Style and Technique
O’Brien likes to bring into question the status of stories as stories. The blending of fact and fiction is one of his stylistic trademarks. This can be seen, for example, in the two different versions of “The Ghost Soldiers.” The main protagonist in the original version is named Herb, and the first page of the story in Esquire magazine clearly states that the story is a work of fiction. However, when the story was reprinted in The Things They Carried, the narrator had been renamed Tim in alignment with the other stories of that collection. O’Brien’s style is to not resolve this apparent contradiction, for the key issue is still the power of stories to tell truthful things about people, their lives, and their emotions.
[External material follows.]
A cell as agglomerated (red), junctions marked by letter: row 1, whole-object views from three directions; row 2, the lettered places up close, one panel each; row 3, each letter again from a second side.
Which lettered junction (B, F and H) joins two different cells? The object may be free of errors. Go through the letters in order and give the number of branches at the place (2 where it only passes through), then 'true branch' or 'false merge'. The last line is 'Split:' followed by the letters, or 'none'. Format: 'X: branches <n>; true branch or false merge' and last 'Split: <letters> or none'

It matters little if Herb is really a stand-in for the author; what matters is what the story says about men in combat. It can be hard enough to try to express the feelings and emotions of battle-induced stress to those who have never experienced them. For O’Brien, it is more important to go beyond surface-level veracity to try to give the reader a sense of the core truths of combat.
O’Brien is also known for the psychological rendering of soldiers’ lives in the Vietnam War. “The Ghost Soldiers” does not try to be universal. It and many other of O’Brien’s stories stand in marked contrast to many other war stories. By giving the reader insight into what was going on in Herb’s mind, the reader can...
(The entire section is 426 words.)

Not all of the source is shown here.